Leave out the pictures and copy every record exactly.

(Records from a dataset)

= Beginning of Section =

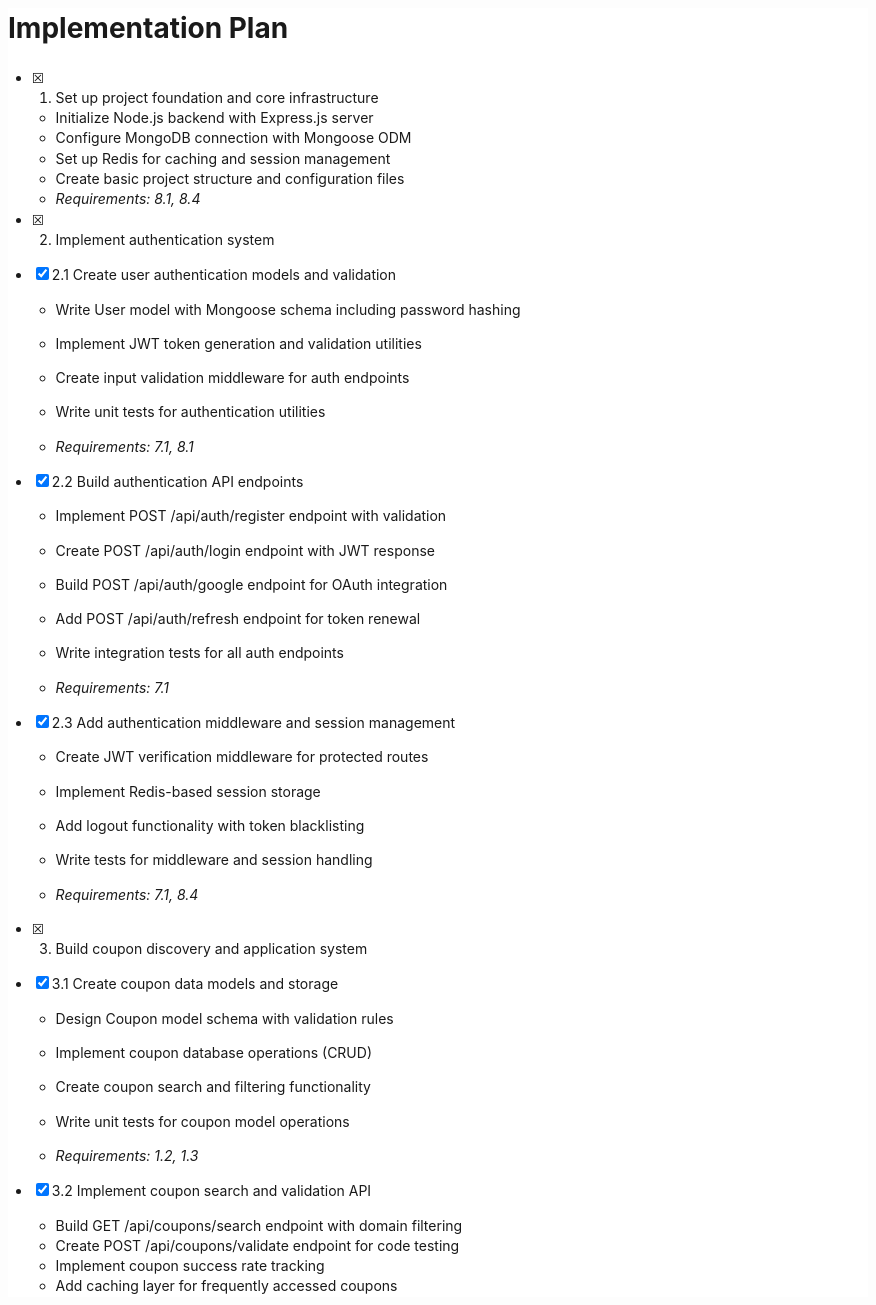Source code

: # Implementation Plan

- [x] 1. Set up project foundation and core infrastructure


  - Initialize Node.js backend with Express.js server
  - Configure MongoDB connection with Mongoose ODM
  - Set up Redis for caching and session management
  - Create basic project structure and configuration files
  - _Requirements: 8.1, 8.4_




- [x] 2. Implement authentication system
- [x] 2.1 Create user authentication models and validation
  - Write User model with Mongoose schema including password hashing
  - Implement JWT token generation and validation utilities
  - Create input validation middleware for auth endpoints


  - Write unit tests for authentication utilities
  - _Requirements: 7.1, 8.1_

- [x] 2.2 Build authentication API endpoints
  - Implement POST /api/auth/register endpoint with validation
  - Create POST /api/auth/login endpoint with JWT response


  - Build POST /api/auth/google endpoint for OAuth integration
  - Add POST /api/auth/refresh endpoint for token renewal
  - Write integration tests for all auth endpoints
  - _Requirements: 7.1_






- [x] 2.3 Add authentication middleware and session management
  - Create JWT verification middleware for protected routes
  - Implement Redis-based session storage
  - Add logout functionality with token blacklisting


  - Write tests for middleware and session handling
  - _Requirements: 7.1, 8.4_

- [x] 3. Build coupon discovery and application system
- [x] 3.1 Create coupon data models and storage
  - Design Coupon model schema with validation rules


  - Implement coupon database operations (CRUD)
  - Create coupon search and filtering functionality
  - Write unit tests for coupon model operations
  - _Requirements: 1.2, 1.3_




- [x] 3.2 Implement coupon search and validation API
  - Build GET /api/coupons/search endpoint with domain filtering
  - Create POST /api/coupons/validate endpoint for code testing
  - Implement coupon success rate tracking
  - Add caching layer for frequently accessed coupons
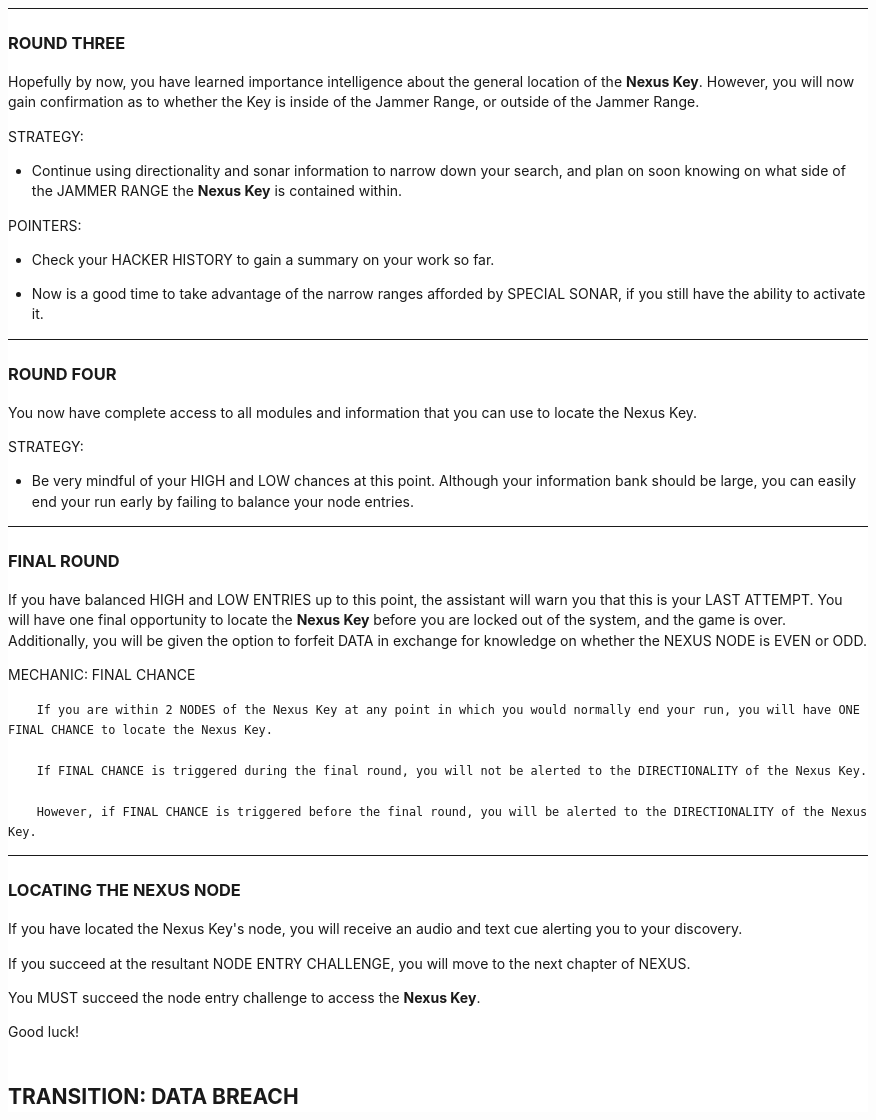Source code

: 
* * * 
###  ROUND THREE
Hopefully by now, you have learned importance intelligence about the general location of the **Nexus Key**. However, you will now gain confirmation as to whether the Key is inside of the Jammer Range, or outside of the Jammer Range.

STRATEGY:
* Continue using directionality and sonar information to narrow down your search, and plan on soon knowing on what side of the JAMMER RANGE the **Nexus Key** is contained within. 

POINTERS: 

* Check your HACKER HISTORY to gain a summary on your work so far. 

* Now is a good time to take advantage of the narrow ranges afforded by SPECIAL SONAR, if you still have the ability to activate it. 

* * * 
###  ROUND FOUR
You now have complete access to all modules and information that you can use to locate the Nexus Key. 

STRATEGY:
* Be very mindful of your HIGH and LOW chances at this point. Although your information bank should be large, you can easily end your run early by failing to balance your node entries. 
* * * 
###  FINAL ROUND
If you have balanced HIGH and LOW ENTRIES up to this point, the assistant will warn you that this is your LAST ATTEMPT. You will have one final opportunity to locate the **Nexus Key** before you are locked out of the system, and the game is over. Additionally, you will be given the option to forfeit DATA in exchange for knowledge on whether the NEXUS NODE is EVEN or ODD. 

MECHANIC: FINAL CHANCE
        
        If you are within 2 NODES of the Nexus Key at any point in which you would normally end your run, you will have ONE FINAL CHANCE to locate the Nexus Key. 

        If FINAL CHANCE is triggered during the final round, you will not be alerted to the DIRECTIONALITY of the Nexus Key. 

        However, if FINAL CHANCE is triggered before the final round, you will be alerted to the DIRECTIONALITY of the Nexus Key.

* * * 
###  LOCATING THE NEXUS NODE
If you have located the Nexus Key's node, you will receive an audio and text cue alerting you to your discovery.

If you succeed at the resultant NODE ENTRY CHALLENGE, you will move to the next chapter of NEXUS.

You MUST succeed the node entry challenge to access the **Nexus Key**.

Good luck!
#
## TRANSITION: DATA BREACH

= End of Section =

◆ Your solution:
Source code

: # Implementation Plan

- [x] 1. Set up project foundation and core infrastructure


  - Initialize Node.js backend with Express.js server
  - Configure MongoDB connection with Mongoose ODM
  - Set up Redis for caching and session management
  - Create basic project structure and configuration files
  - _Requirements: 8.1, 8.4_




- [x] 2. Implement authentication system
- [x] 2.1 Create user authentication models and validation
  - Write User model with Mongoose schema including password hashing
  - Implement JWT token generation and validation utilities
  - Create input validation middleware for auth endpoints


  - Write unit tests for authentication utilities
  - _Requirements: 7.1, 8.1_

- [x] 2.2 Build authentication API endpoints
  - Implement POST /api/auth/register endpoint with validation
  - Create POST /api/auth/login endpoint with JWT response


  - Build POST /api/auth/google endpoint for OAuth integration
  - Add POST /api/auth/refresh endpoint for token renewal
  - Write integration tests for all auth endpoints
  - _Requirements: 7.1_






- [x] 2.3 Add authentication middleware and session management
  - Create JWT verification middleware for protected routes
  - Implement Redis-based session storage
  - Add logout functionality with token blacklisting


  - Write tests for middleware and session handling
  - _Requirements: 7.1, 8.4_

- [x] 3. Build coupon discovery and application system
- [x] 3.1 Create coupon data models and storage
  - Design Coupon model schema with validation rules


  - Implement coupon database operations (CRUD)
  - Create coupon search and filtering functionality
  - Write unit tests for coupon model operations
  - _Requirements: 1.2, 1.3_




- [x] 3.2 Implement coupon search and validation API
  - Build GET /api/coupons/search endpoint with domain filtering
  - Create POST /api/coupons/validate endpoint for code testing
  - Implement coupon success rate tracking
  - Add caching layer for frequently accessed coupons
Source code

: 
* * * 
###  ROUND THREE
Hopefully by now, you have learned importance intelligence about the general location of the **Nexus Key**. However, you will now gain confirmation as to whether the Key is inside of the Jammer Range, or outside of the Jammer Range.

STRATEGY:
* Continue using directionality and sonar information to narrow down your search, and plan on soon knowing on what side of the JAMMER RANGE the **Nexus Key** is contained within. 

POINTERS: 

* Check your HACKER HISTORY to gain a summary on your work so far. 

* Now is a good time to take advantage of the narrow ranges afforded by SPECIAL SONAR, if you still have the ability to activate it. 

* * * 
###  ROUND FOUR
You now have complete access to all modules and information that you can use to locate the Nexus Key. 

STRATEGY:
* Be very mindful of your HIGH and LOW chances at this point. Although your information bank should be large, you can easily end your run early by failing to balance your node entries. 
* * * 
###  FINAL ROUND
If you have balanced HIGH and LOW ENTRIES up to this point, the assistant will warn you that this is your LAST ATTEMPT. You will have one final opportunity to locate the **Nexus Key** before you are locked out of the system, and the game is over. Additionally, you will be given the option to forfeit DATA in exchange for knowledge on whether the NEXUS NODE is EVEN or ODD. 

MECHANIC: FINAL CHANCE
        
        If you are within 2 NODES of the Nexus Key at any point in which you would normally end your run, you will have ONE FINAL CHANCE to locate the Nexus Key. 

        If FINAL CHANCE is triggered during the final round, you will not be alerted to the DIRECTIONALITY of the Nexus Key. 

        However, if FINAL CHANCE is triggered before the final round, you will be alerted to the DIRECTIONALITY of the Nexus Key.

* * * 
###  LOCATING THE NEXUS NODE
If you have located the Nexus Key's node, you will receive an audio and text cue alerting you to your discovery.

If you succeed at the resultant NODE ENTRY CHALLENGE, you will move to the next chapter of NEXUS.

You MUST succeed the node entry challenge to access the **Nexus Key**.

Good luck!
#
## TRANSITION: DATA BREACH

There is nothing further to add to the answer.